Later, when we discover what those villains really want, Wando’s love interest nobly volunteers to sacrifice herself but Wando is having none of that. He wants to save the girl and his friends agree. When the villains come for her again, Wando again has doubts about not being with his comrades, fighting alongside them until at least he enters the field and proceeds to absolutely crush the enemy.

So. Wando Maximoff is a character who is a super badass who’s got a soft spot for the girl he loves. He’s all about fighting with his friends, saving the girl, and being the #1 badass on the field.

But Wanda Maximoff is a frail and ineffectual.
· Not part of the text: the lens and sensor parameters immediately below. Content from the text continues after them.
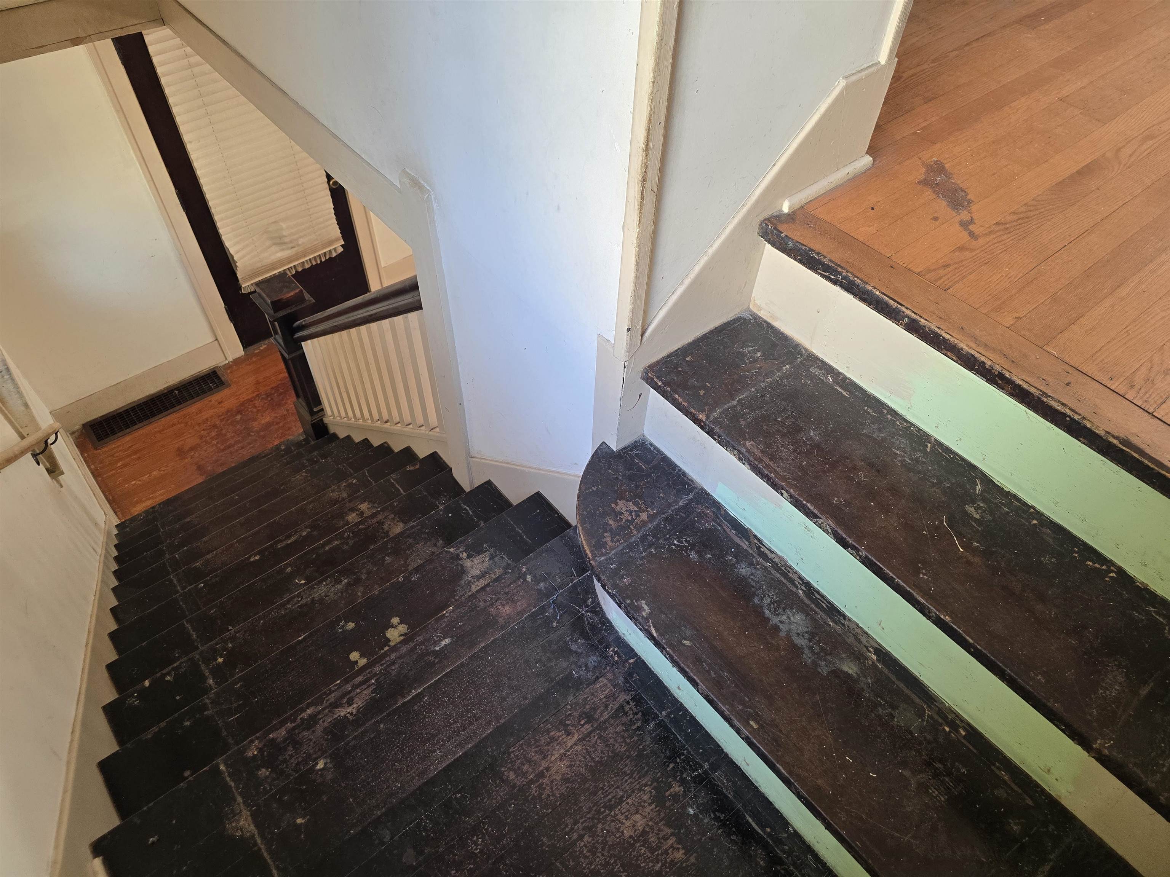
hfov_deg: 73.9
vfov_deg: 58.9
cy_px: 438
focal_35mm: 23
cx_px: 585
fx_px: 777
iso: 160
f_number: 1.7
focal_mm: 6.3
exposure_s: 1/120
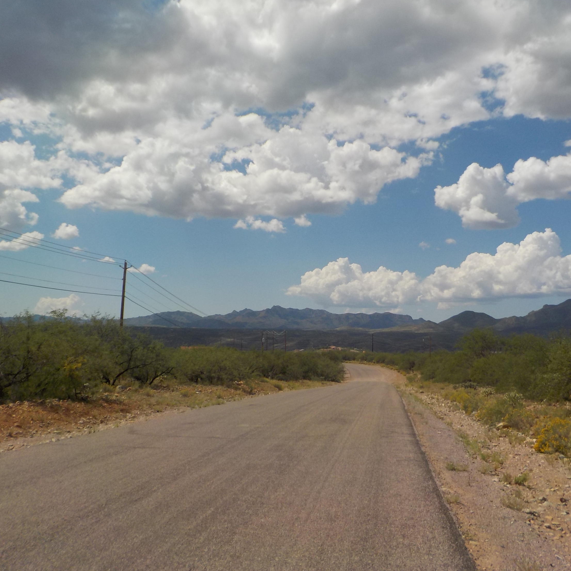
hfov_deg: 45.8
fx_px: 672
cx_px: 338
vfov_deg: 46.0
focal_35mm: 36
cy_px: 283
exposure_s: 1/800
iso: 125
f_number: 6.6
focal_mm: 4.1
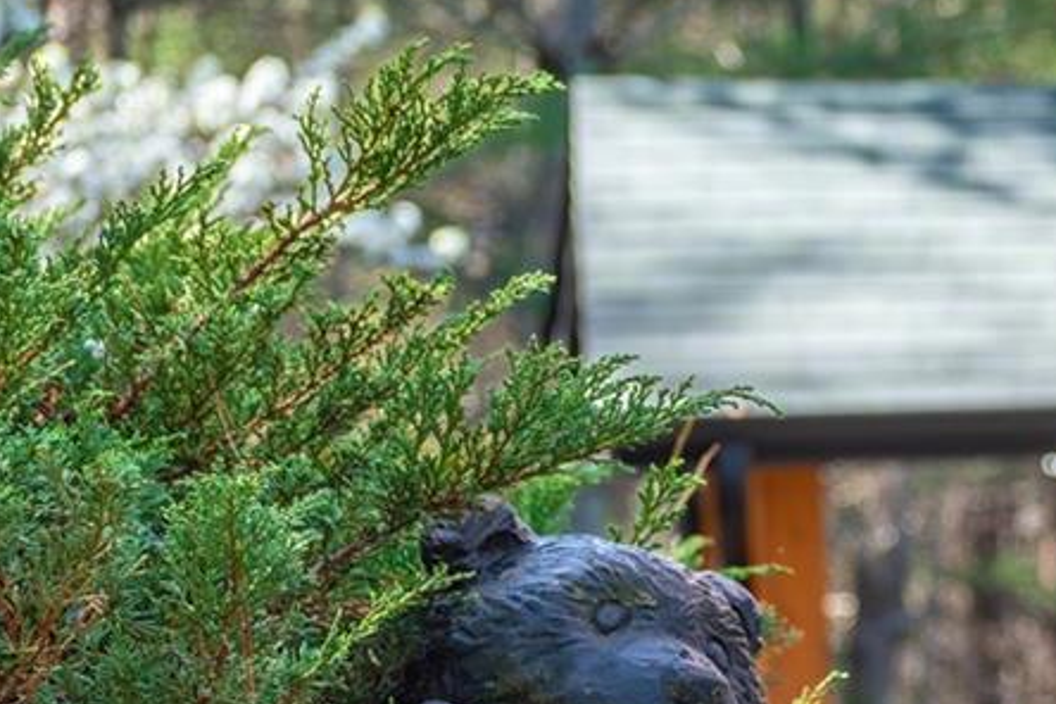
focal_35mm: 242
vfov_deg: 5.7
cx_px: 1206
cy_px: 744
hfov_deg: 8.4
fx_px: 7098
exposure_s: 1/500
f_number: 4.5
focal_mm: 70
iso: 800
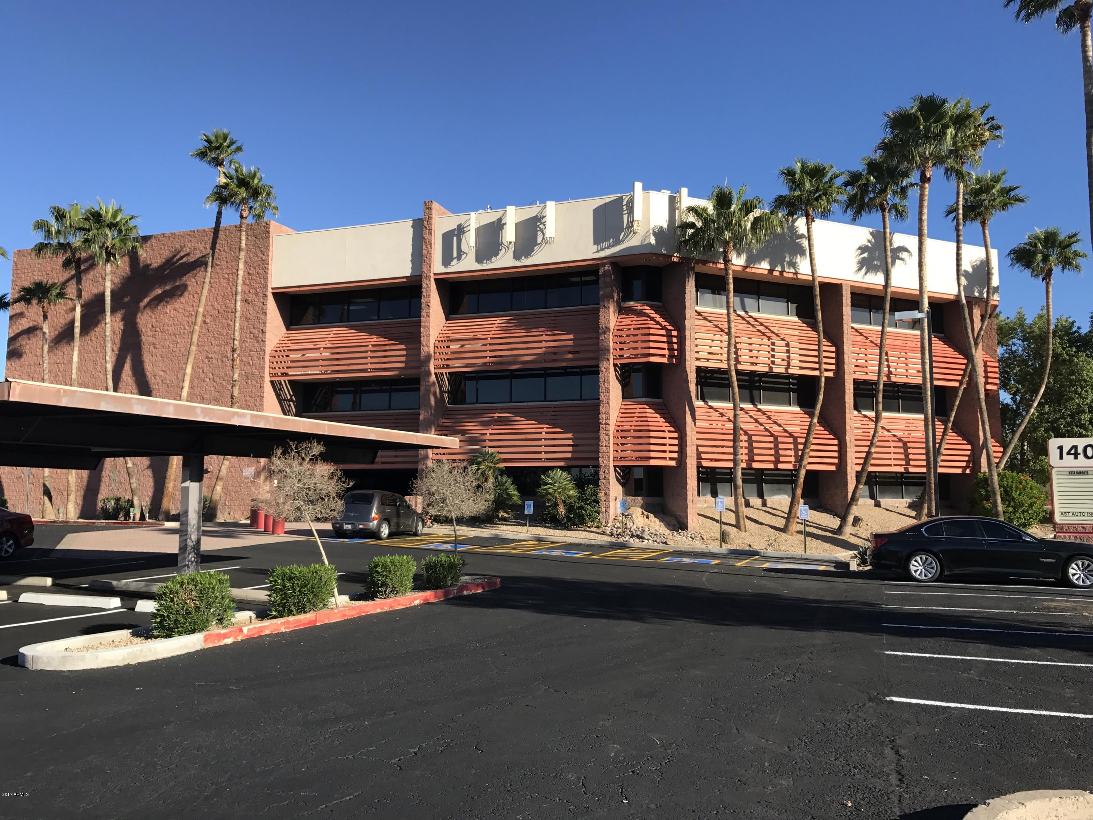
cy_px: 410
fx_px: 884
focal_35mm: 28
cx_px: 546
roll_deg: -1.0
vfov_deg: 49.7
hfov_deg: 63.4
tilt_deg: +6.8
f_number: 1.8
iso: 20
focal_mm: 3.99
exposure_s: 1/1429
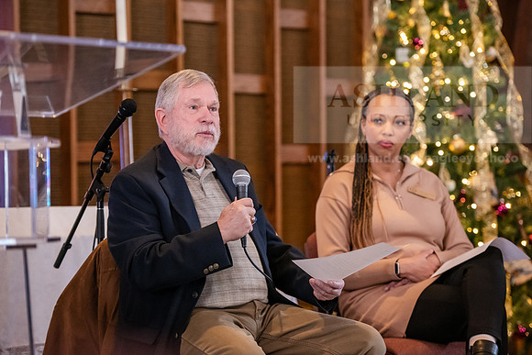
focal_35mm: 120
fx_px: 1774
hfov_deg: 17.1
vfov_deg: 11.4
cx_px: 266
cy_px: 178
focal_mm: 120
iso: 4000
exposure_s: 1/200
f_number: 3.2
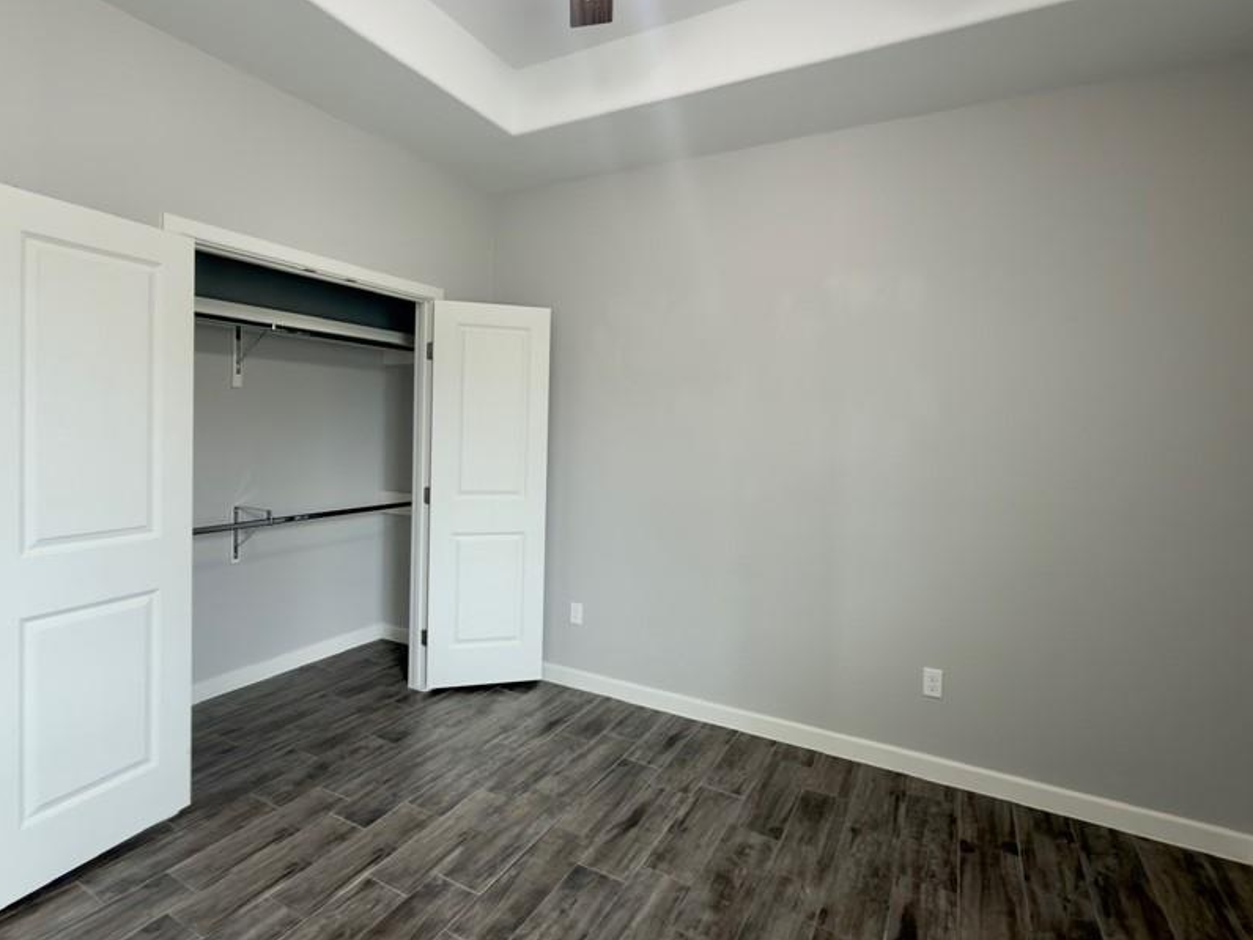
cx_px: 600
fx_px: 652
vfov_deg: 71.5
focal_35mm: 18
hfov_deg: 87.7
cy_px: 439
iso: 50
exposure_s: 1/30
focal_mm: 2.22
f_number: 2.2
She’s Vision’s girlfriend, and spends most of her time too paralyzed with all her womanly feelings of love to be useful.

I’m not saying that Wanda doesn’t have a number of feminine-coded characteristics and tropes, but she’s also got quite a few masculine ones that audiences would interpret as cool and heroic if she were a man.

I don’t think I’ve ever directly posted this here, but here it is at least for reference: this is from the canon prelude comic to Age of Ultron, explaining why the twins volunteered. While I don’t blame anyone for not reading this comic or not knowing what happens in it, canonically, the twins thought they were volunteering with SHIELD.

There’s some problem with the logic of the twins’ motivation that stems from the writing one way or another, but in the comic, HYDRA is very aware the twins wouldn’t be cool working with them if they knew.

It goes by really fast in the movie, but when Proxima shoots Wanda and Vision out of the sky, Vision reaches out to grab Wanda as they’re falling, flipping them over to take the brunt of the fall and protecting her head in his hand (while Wanda is softening their landing with her magic).